**ASSIGNMENT:** Which lines in the material below contain the word "Basic"? Pick out each one and copy it in full.

**INFORMATION GIVEN:**
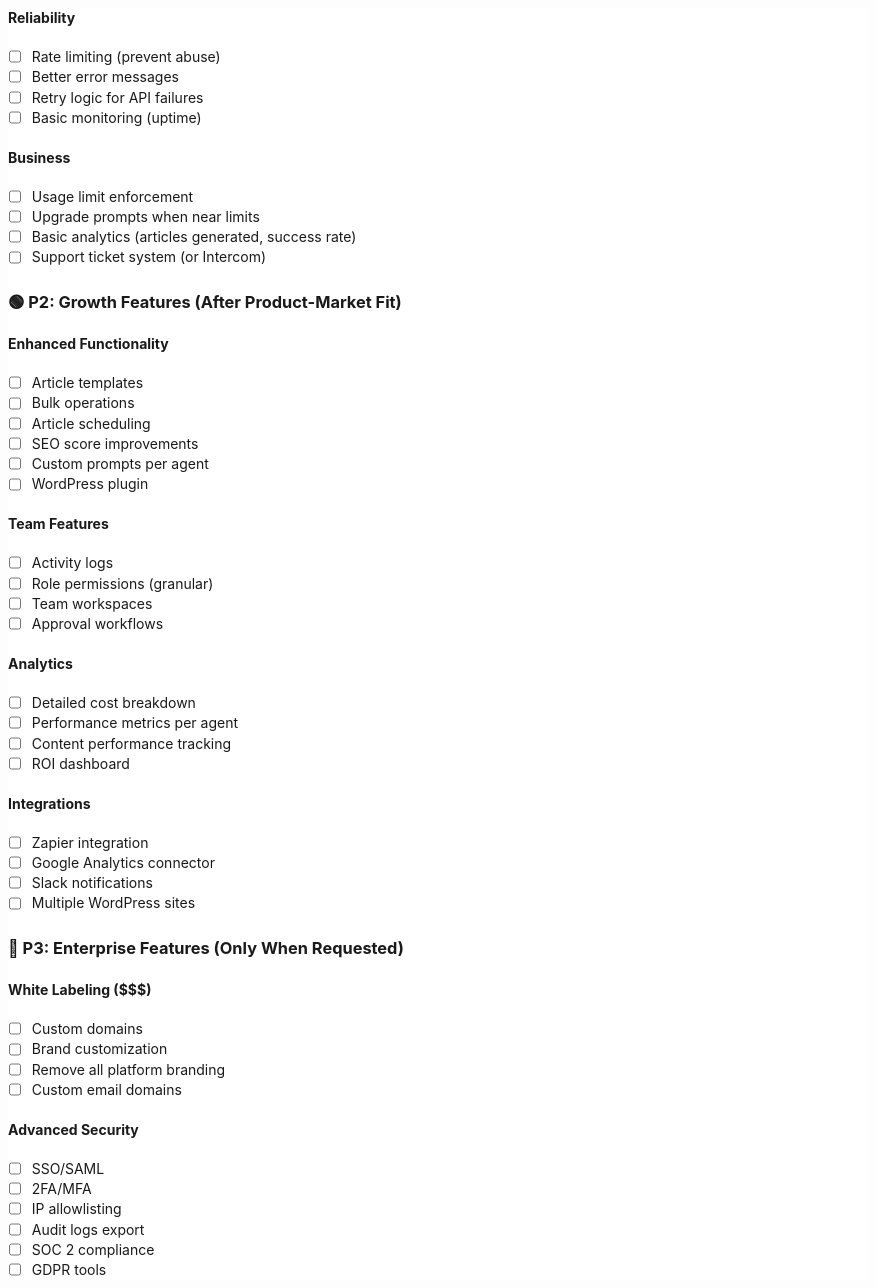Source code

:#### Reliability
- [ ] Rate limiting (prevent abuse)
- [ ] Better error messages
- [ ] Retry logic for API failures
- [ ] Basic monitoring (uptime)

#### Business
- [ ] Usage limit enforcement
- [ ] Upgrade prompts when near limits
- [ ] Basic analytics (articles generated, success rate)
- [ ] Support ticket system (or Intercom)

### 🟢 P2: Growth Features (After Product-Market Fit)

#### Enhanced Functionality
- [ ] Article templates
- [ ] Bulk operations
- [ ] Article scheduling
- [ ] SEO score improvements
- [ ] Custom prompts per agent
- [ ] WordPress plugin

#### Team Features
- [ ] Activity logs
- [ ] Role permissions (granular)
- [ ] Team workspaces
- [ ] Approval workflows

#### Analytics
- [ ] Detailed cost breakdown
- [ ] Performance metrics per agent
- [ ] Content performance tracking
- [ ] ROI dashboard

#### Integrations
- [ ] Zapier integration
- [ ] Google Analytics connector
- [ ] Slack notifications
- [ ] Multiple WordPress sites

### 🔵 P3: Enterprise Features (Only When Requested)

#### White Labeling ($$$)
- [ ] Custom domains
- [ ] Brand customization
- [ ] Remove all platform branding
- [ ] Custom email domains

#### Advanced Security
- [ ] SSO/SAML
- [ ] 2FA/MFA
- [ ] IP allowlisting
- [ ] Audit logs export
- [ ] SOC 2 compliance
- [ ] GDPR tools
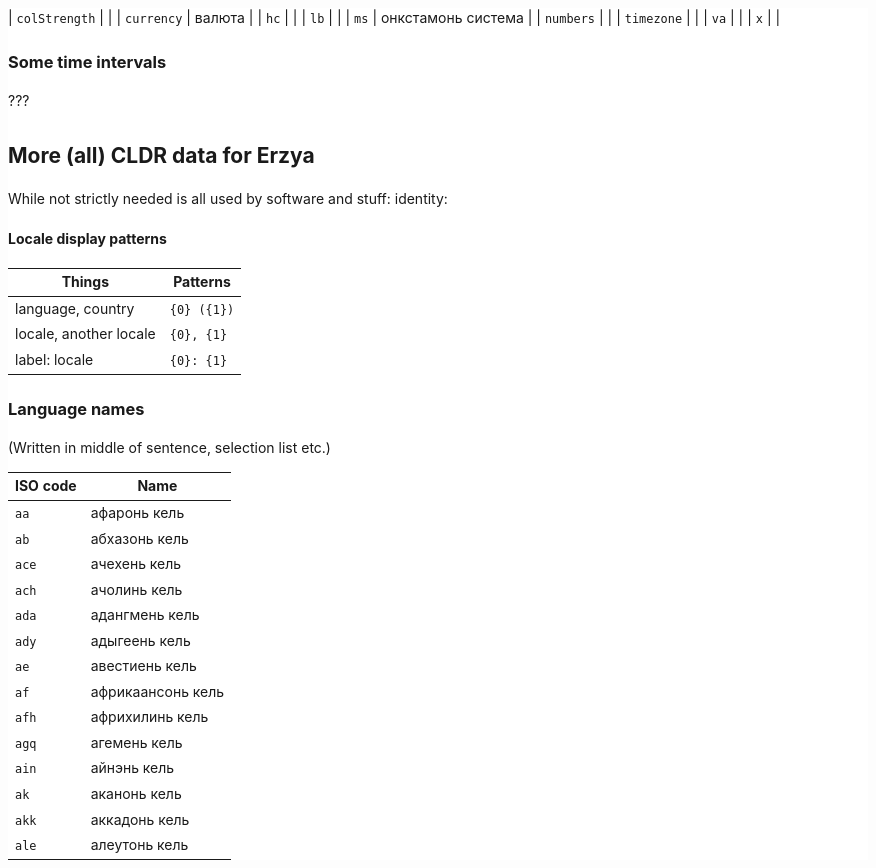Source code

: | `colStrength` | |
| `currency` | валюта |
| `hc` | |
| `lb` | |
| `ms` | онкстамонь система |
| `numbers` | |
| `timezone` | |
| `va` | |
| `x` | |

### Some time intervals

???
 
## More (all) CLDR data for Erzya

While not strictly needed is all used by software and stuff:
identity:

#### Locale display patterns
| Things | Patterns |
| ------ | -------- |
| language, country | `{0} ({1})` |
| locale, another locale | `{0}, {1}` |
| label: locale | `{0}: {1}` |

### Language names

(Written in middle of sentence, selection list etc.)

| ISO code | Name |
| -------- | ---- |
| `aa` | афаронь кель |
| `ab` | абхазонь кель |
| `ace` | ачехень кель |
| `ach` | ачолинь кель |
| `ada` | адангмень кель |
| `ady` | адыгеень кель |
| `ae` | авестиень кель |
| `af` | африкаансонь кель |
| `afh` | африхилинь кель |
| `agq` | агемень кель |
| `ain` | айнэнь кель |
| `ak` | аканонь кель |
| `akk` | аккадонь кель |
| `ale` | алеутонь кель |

**COMPLETED EXERCISE:**
- [ ] Basic monitoring (uptime)
- [ ] Basic analytics (articles generated, success rate)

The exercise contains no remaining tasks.